Higgs Boson Found: The God Particle is the Key to Understanding the Universe
On July 4, 2012, the European Organization for Nuclear Research (CERN) announced that evidence of the Higgs boson, also known as the "God particle", has (probably) been found. Higgs boson, is a theoretical particulate key to understanding the origins of all matter. As reported by The Telegraph, this news comes as a result of a video accidentally posted by CERN in which a spokesman for the organization tells of the discovery. Despite a prompt retraction from CERN, this has set afoot a flurry of media coverage.
But, what does any of this mean? What is the Higgs boson, anyway? I took to the Internet to find out.
In an illustrative video, Guardian science correspondent Ian Sample pours sugar on a plastic tray and rolls ping-pong balls over this concoction; in this analogy, the plastic tray represents the universe, the sugar a Higgs field (composed of Higgs bosons, represented by the individual grains of sugar), and the ping-pong balls represent subatomic particles that gain mass by way of their interaction with the Higgs field (the sugar).
Not fully convinced, I checked out Alan Boyle’s post on msnbc.com, which cites various Internet resources (including Sample’s demonstration) in order to shed light on the issue. Boyle offers an analogy in which, it turns out, “partygoers are like Higgs bosons, the just plain folks are like massless particles, and Bieber is like a massive Z boson.” Indeed.
Juli Weiner at Vanity Fair takes an even more creative approach, perhaps no less appropriate, and addresses the Higgs Boson’s “existential crisis” by means of an imagined dialogue between her and the particle. The heart of the piece lies in Weiner’s reaction to the boson’s statement of “maybe you’re the God particle”: “Fuck”.

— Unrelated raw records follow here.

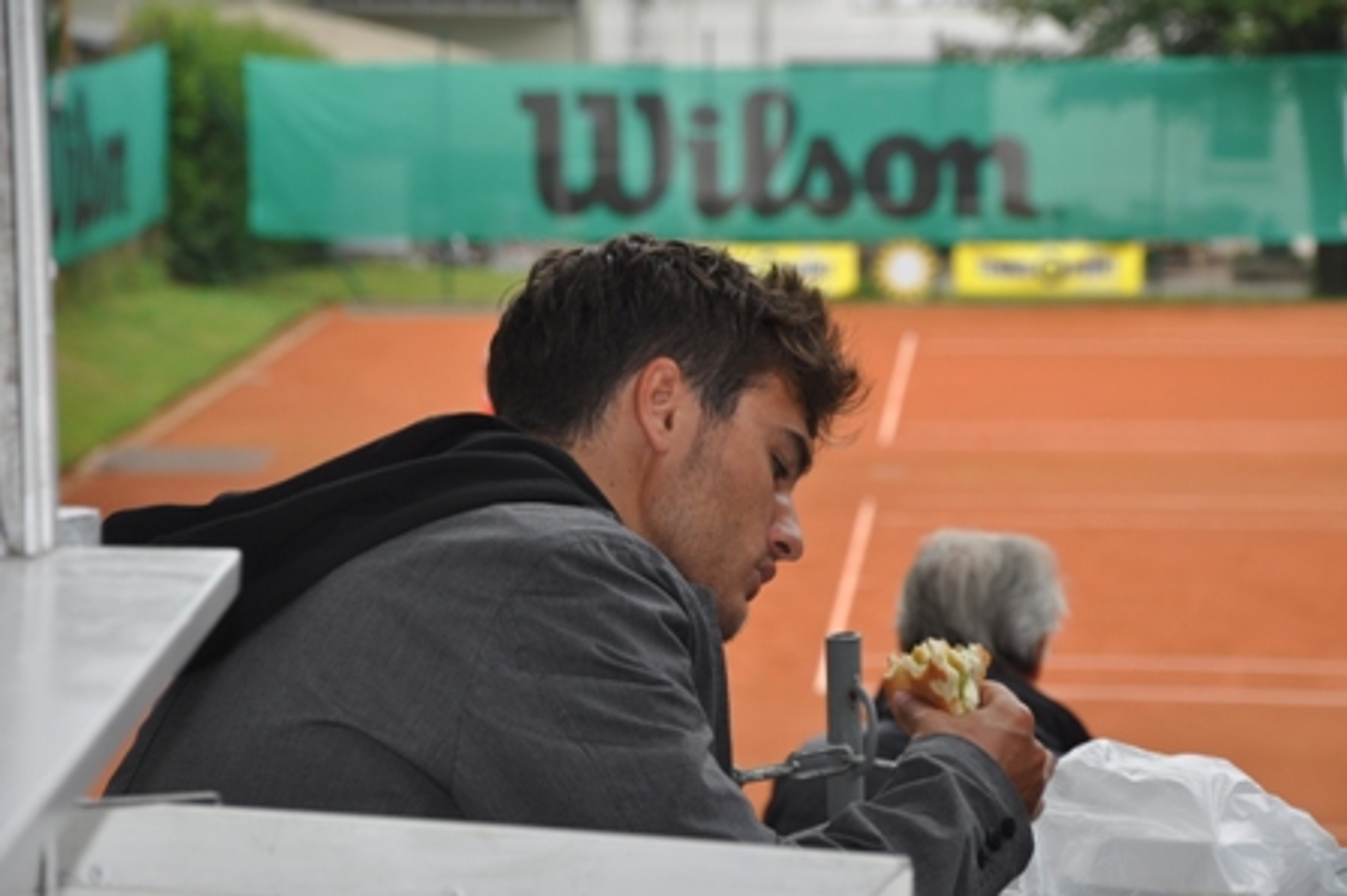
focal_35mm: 158
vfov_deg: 8.7
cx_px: 674
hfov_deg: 13.0
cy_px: 448
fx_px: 5889
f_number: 9
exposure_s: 1/200
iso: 200
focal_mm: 105
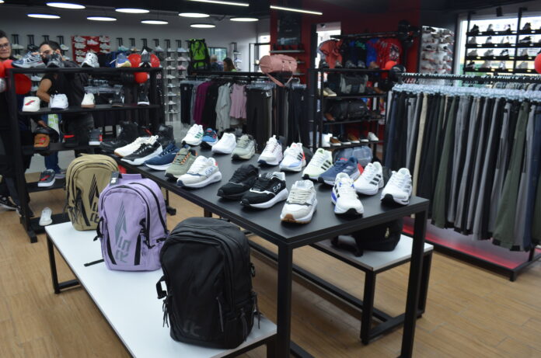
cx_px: 270
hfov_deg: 62.0
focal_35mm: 30
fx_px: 450
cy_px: 179
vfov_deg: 43.4
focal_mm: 20
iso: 360
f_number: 5.6
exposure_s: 1/125
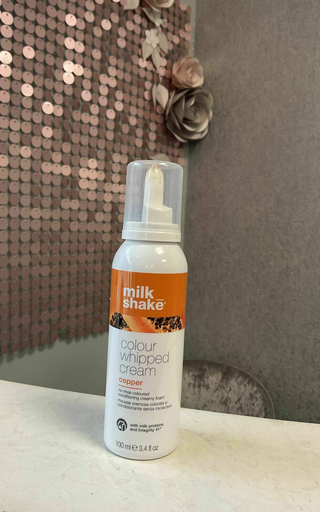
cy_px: 254
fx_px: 433
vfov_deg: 61.2
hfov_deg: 40.6
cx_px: 160
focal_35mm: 31
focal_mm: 3
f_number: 1.8
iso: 100
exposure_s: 1/60
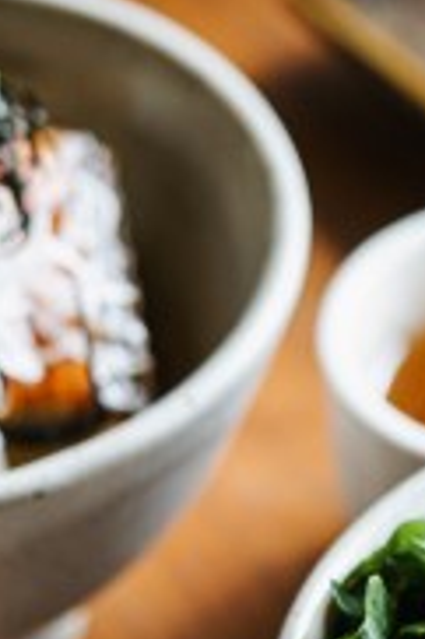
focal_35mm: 357
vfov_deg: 5.8
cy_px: 439
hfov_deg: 3.8
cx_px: 650
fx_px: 6333
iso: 400
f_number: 3.5
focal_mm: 90
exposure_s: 1/100
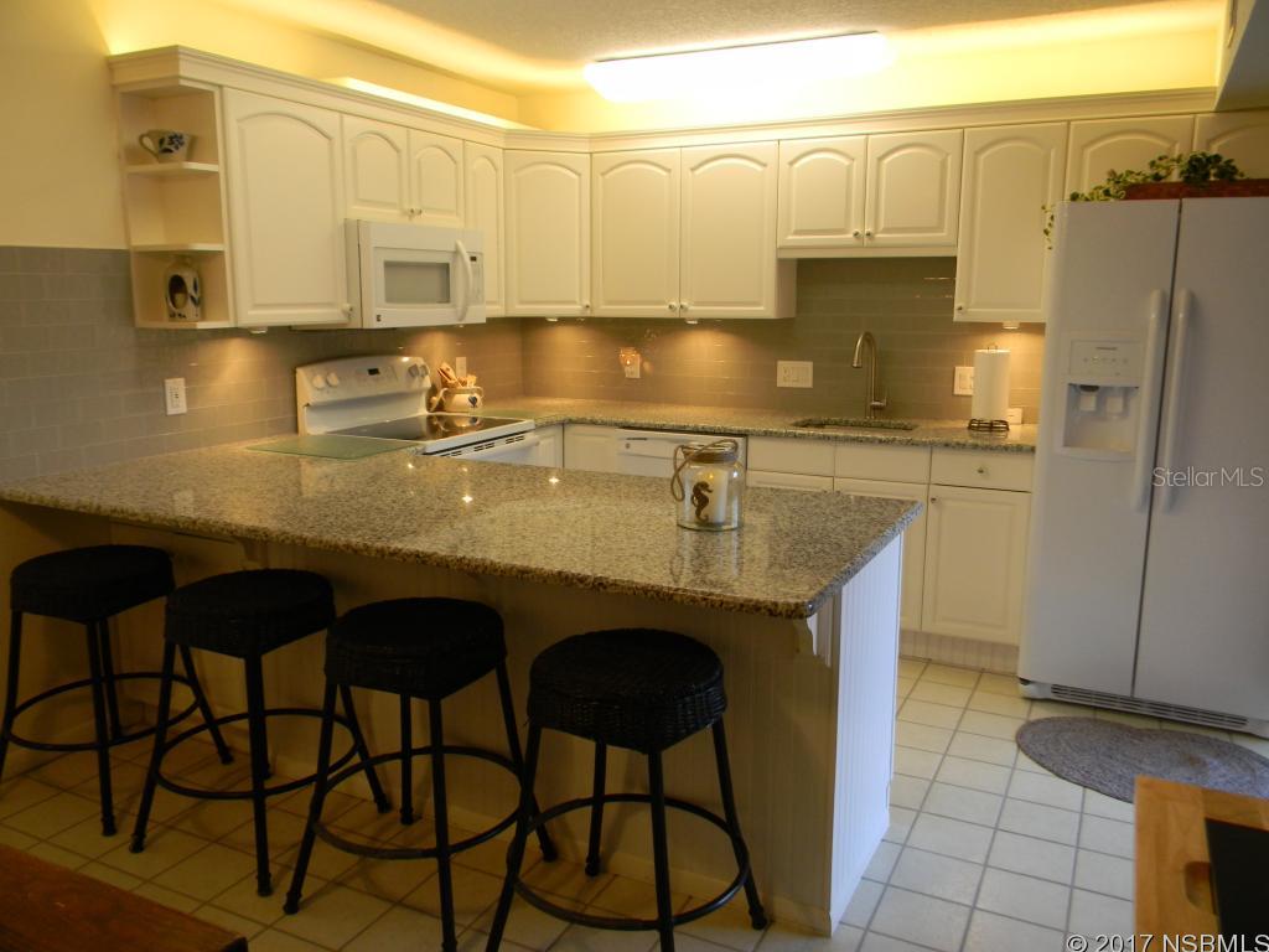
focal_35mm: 28
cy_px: 476
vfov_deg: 49.7
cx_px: 634
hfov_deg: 63.4
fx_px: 1026
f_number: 3.5
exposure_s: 1/30
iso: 167
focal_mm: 5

By then somewhat dazed, I found a video titled “The Higgs Boson Explained” posted on vimeo two months ago, before the rush to explication, that features a discussion by experimental physicist Daniel Whiteson on June 16, 2011, at CERN’s cafeteria. Whiteson’s exposition is animated and it provides a more relatable perspective on a science as exquisitely inaccessible as particle physics. To summarize and paraphrase, the Higgs boson is what gives other particles mass. To find evidence for it, scientists collect massive amounts of data from the Large Hadron Collider (LHC), mankind’s most ambitious experiment ever, hoping to discover patterns that would suggest the presence of the famed particle. Ultimately, Whiteson often points out, what any of this means “we don’t know”. Despite the fact that evidence for the Higgs boson would confirm the Standard Model, we’d still have much to learn about the underlying structures of quantum physics.
Finding the Higgs boson would be a generation of physicists’ crowning achievement, a revolution, even a pinnacle of science; yet, I can’t say any of us can do much better than amazed speechlessness when looking for meaning in this event. It is with awe that I will (probably) gaze at humanity today, seeing it come upon a deeper understanding of our universe’s fabric. But then, I’ll just have to carry on with my day, as though the God particles in me did not matter.